An excellent overnight option – especially for foodies - is Cleopatra Mountain Farmhouse. Swaddled by the protective embrace of the central Drakensberg near a soaring peak known as Giant’s Castle, Cleo’s is one of those ‘where time has stood still’ establishments. Meals are made from scratch, using dewy produce from the potager, and the owners will make sure your glass is always filled. Spend your days hiking, fly fishing or horse riding, breathing in the unblemished mountain air.
How to get there
For self-drivers, the Midlands Meander is not far from Durban but many of its road are still dirt and there are many stretches without street lights, making driving at night or in the rain hazardous. Go2Africa can easily arrive professional drivers who will take care of the transfers and save you the hassle of missing the beautiful scenery because your eyes are glued to your GPS!
The Battlefields - An Historic South African Site
From the central Berg, it’s an easy drive along a major highway to KZN’s Battlefields area.

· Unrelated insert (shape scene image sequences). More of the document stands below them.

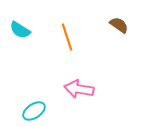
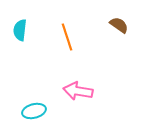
cyan semicircle: rotated 65 degrees clockwise
pink arrow: moved 1 px left, 2 px down
cyan ellipse: rotated 20 degrees clockwise
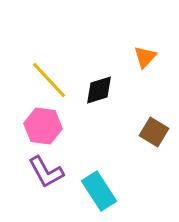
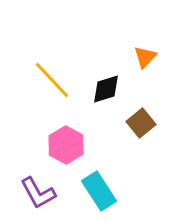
yellow line: moved 3 px right
black diamond: moved 7 px right, 1 px up
pink hexagon: moved 23 px right, 19 px down; rotated 21 degrees clockwise
brown square: moved 13 px left, 9 px up; rotated 20 degrees clockwise
purple L-shape: moved 8 px left, 21 px down
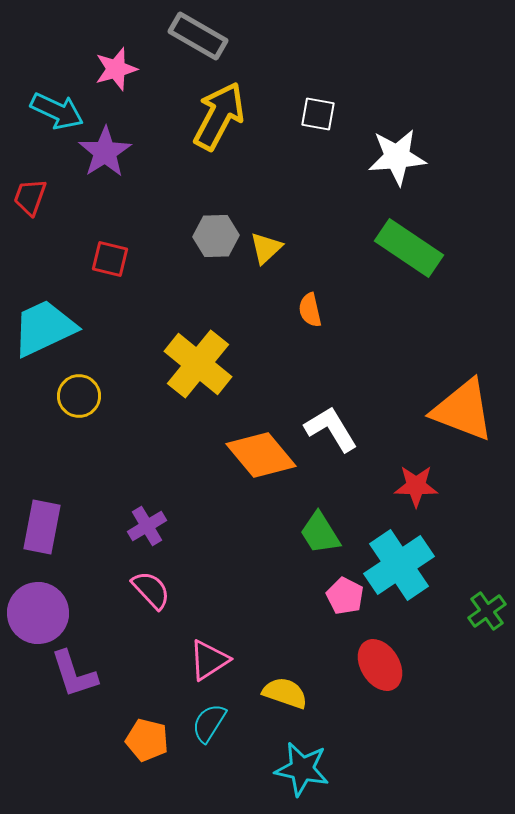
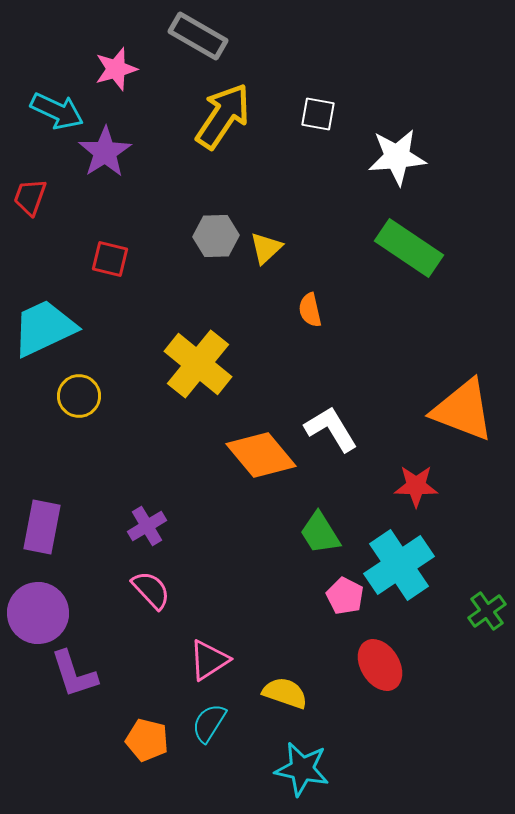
yellow arrow: moved 4 px right; rotated 6 degrees clockwise
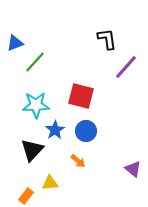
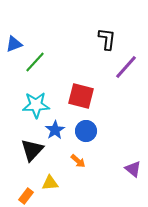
black L-shape: rotated 15 degrees clockwise
blue triangle: moved 1 px left, 1 px down
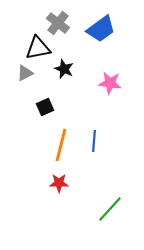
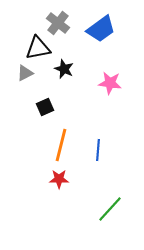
blue line: moved 4 px right, 9 px down
red star: moved 4 px up
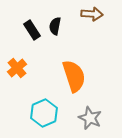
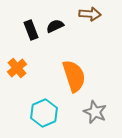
brown arrow: moved 2 px left
black semicircle: rotated 54 degrees clockwise
black rectangle: moved 1 px left; rotated 12 degrees clockwise
gray star: moved 5 px right, 6 px up
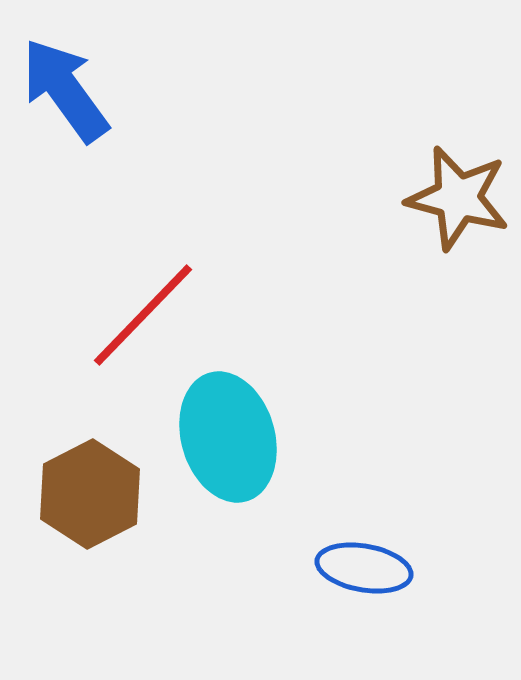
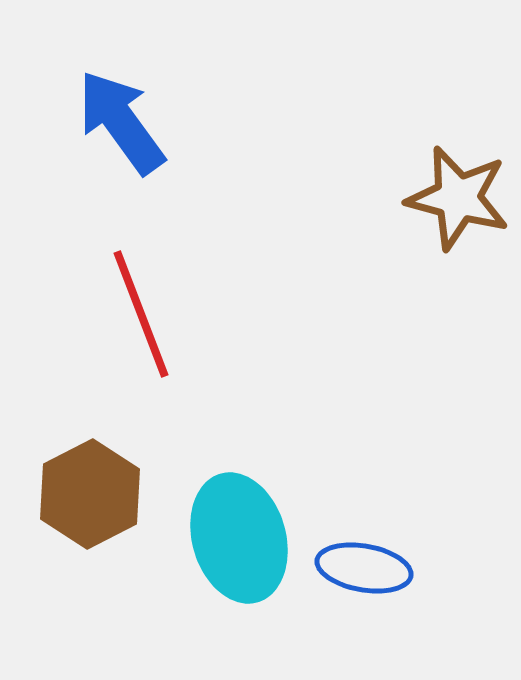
blue arrow: moved 56 px right, 32 px down
red line: moved 2 px left, 1 px up; rotated 65 degrees counterclockwise
cyan ellipse: moved 11 px right, 101 px down
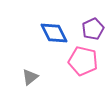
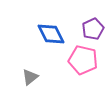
blue diamond: moved 3 px left, 1 px down
pink pentagon: moved 1 px up
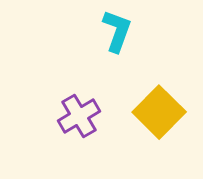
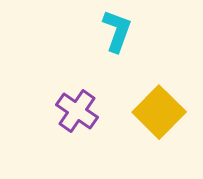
purple cross: moved 2 px left, 5 px up; rotated 24 degrees counterclockwise
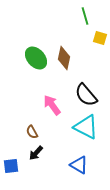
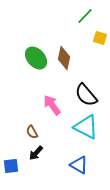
green line: rotated 60 degrees clockwise
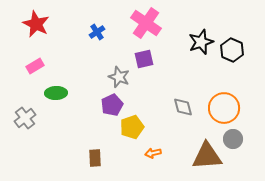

If you want to extend your experience of the Drakensberg, a good option is two nights at Three Tree Hill, a laidback lodge packed with Anglo-Boer military memorabilia. Its enviable position puts you within short drives of the astonishing Amphitheatre of the northern Berg – widely thought to be one of the world’s most impressive cliff faces – and Spionkop, a pivotal battleground in the Second Anglo-Boer War when the British army were routed in January 1900. The owners of Three Tree Hill are former guides and enjoy taking guests to on dawn nature walks and mountain-bike rides in search of the surrounding giraffe and other plains game.
But it’s not only the Boers who took on the British Empire: the Zulus did, too, at Rorke’s Drift and Isandlwana. Today, the clash of spear and rifle is recounted by skilled storytellers who evocative life in the 1870s when this was still very much frontier country. Fugitive’s Drift and Isibindi Zulu Lodge will provide you with comfortable beds, delicious meals based on South African staples and the magic of stepping back in history.
How to get there
Again, self-driving is possible and the N3 highway is in good repair for skilled and experienced drivers, although heavily tolled and very popular with long-haul truckers. Professional transfers will, however, allow you to arrive at your destinations relaxed and rested.
For a small region, KZN packs a punch and has good value accommodation, few crowds, incredible natural beauty and a diverse mix of cultures that make it unlike anywhere else in South Africa.